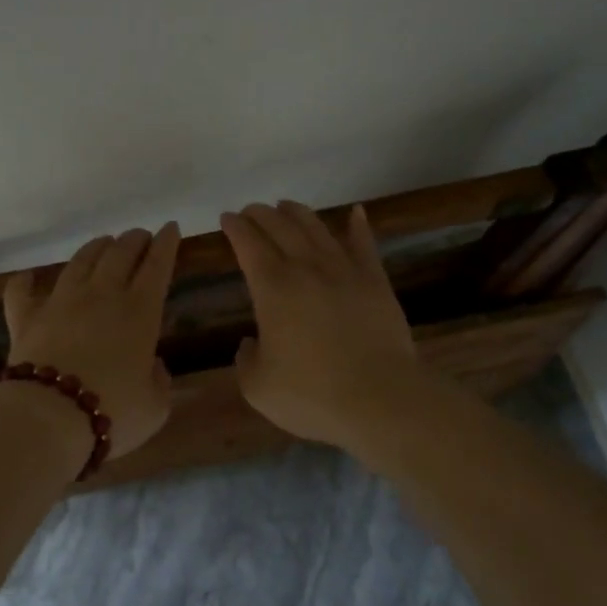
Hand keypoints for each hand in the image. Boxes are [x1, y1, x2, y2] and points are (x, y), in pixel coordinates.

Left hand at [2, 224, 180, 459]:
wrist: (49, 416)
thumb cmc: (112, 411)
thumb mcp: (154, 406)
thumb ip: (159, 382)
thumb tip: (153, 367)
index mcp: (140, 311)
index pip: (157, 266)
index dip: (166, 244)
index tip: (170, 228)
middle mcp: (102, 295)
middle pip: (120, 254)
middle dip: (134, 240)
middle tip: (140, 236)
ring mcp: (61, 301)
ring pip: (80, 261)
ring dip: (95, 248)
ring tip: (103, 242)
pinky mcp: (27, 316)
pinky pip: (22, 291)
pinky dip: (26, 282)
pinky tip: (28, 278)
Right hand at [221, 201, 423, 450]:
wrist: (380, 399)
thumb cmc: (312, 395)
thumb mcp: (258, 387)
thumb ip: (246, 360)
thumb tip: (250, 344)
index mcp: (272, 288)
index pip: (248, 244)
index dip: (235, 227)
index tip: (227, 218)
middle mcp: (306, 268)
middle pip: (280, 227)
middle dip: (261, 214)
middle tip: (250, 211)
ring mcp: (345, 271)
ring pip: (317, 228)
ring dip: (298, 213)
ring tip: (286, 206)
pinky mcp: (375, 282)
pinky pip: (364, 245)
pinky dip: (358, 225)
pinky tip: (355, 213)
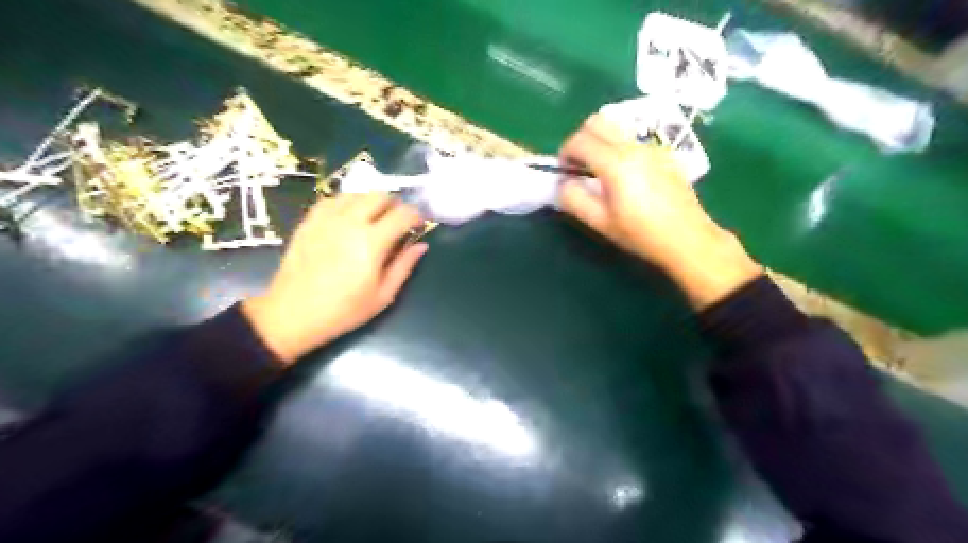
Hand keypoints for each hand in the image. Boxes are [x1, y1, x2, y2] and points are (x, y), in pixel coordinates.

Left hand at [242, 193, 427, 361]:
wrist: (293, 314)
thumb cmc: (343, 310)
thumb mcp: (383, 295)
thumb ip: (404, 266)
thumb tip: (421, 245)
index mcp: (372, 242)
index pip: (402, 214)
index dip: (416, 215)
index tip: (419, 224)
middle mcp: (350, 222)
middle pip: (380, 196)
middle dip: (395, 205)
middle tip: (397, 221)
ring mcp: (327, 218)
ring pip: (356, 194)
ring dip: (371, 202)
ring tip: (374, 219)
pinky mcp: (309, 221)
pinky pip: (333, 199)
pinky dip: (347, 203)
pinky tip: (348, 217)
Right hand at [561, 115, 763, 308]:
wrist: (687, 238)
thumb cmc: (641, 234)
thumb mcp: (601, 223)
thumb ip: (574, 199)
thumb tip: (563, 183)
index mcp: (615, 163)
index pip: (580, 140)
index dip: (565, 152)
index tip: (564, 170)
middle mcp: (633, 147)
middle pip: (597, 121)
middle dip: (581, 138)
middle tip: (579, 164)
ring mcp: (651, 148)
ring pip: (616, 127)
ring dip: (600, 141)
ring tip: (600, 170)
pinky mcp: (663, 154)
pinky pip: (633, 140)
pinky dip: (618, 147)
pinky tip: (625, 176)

+--

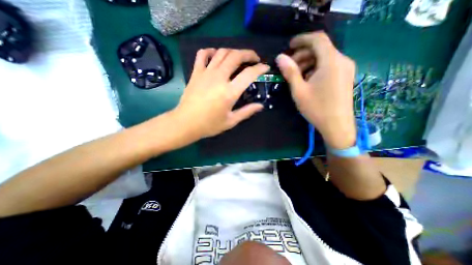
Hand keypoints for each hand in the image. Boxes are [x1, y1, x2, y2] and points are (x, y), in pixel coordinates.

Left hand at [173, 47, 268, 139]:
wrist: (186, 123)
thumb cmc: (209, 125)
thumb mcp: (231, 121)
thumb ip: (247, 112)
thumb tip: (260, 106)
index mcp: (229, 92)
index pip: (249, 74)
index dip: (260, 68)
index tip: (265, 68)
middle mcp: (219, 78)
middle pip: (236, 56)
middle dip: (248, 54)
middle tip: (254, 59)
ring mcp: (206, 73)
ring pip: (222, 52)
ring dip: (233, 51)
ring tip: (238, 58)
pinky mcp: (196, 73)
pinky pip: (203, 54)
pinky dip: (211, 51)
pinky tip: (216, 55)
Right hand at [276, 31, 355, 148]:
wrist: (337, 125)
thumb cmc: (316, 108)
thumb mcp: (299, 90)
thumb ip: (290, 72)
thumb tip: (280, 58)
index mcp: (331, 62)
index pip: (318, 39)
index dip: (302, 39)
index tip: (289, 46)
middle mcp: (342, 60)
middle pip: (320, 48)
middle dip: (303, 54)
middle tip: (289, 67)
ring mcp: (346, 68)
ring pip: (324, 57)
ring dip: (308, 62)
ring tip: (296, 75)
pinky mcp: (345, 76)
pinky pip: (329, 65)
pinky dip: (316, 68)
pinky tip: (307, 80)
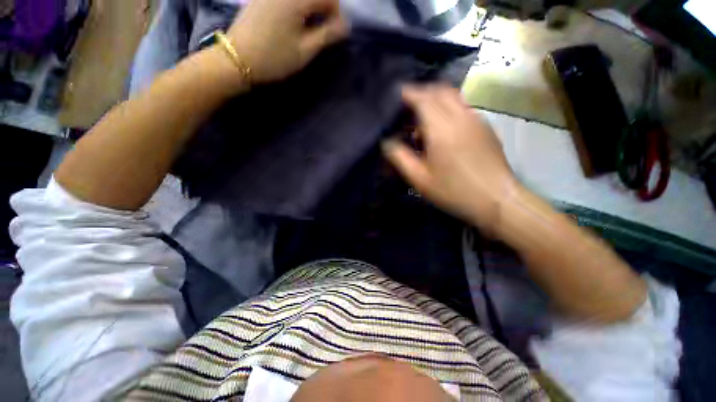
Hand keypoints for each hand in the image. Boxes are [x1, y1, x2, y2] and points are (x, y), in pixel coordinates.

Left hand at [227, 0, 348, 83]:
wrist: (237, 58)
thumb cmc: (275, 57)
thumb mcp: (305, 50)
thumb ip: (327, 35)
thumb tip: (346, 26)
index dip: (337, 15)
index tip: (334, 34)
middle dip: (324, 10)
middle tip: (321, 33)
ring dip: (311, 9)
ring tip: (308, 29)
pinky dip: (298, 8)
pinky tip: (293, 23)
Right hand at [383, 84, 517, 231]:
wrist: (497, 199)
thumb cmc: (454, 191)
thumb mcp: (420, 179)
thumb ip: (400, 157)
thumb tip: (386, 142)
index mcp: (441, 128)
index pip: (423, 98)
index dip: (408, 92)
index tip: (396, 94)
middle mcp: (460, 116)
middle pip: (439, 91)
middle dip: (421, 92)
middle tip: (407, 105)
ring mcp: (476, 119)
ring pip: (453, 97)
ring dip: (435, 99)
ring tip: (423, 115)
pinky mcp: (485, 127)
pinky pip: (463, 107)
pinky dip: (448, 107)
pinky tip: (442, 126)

+--

§ **Your task**: Write down again, exactly as given, only the lines above that fall from the line with "ring dip: (435, 99)" to the line with "pinky tip: (442, 126)", inclusive.

§ **Answer to the problem**:
ring dip: (435, 99)
ring tip: (423, 115)
pinky mcp: (485, 127)
pinky pip: (463, 107)
pinky dip: (448, 107)
pinky tip: (442, 126)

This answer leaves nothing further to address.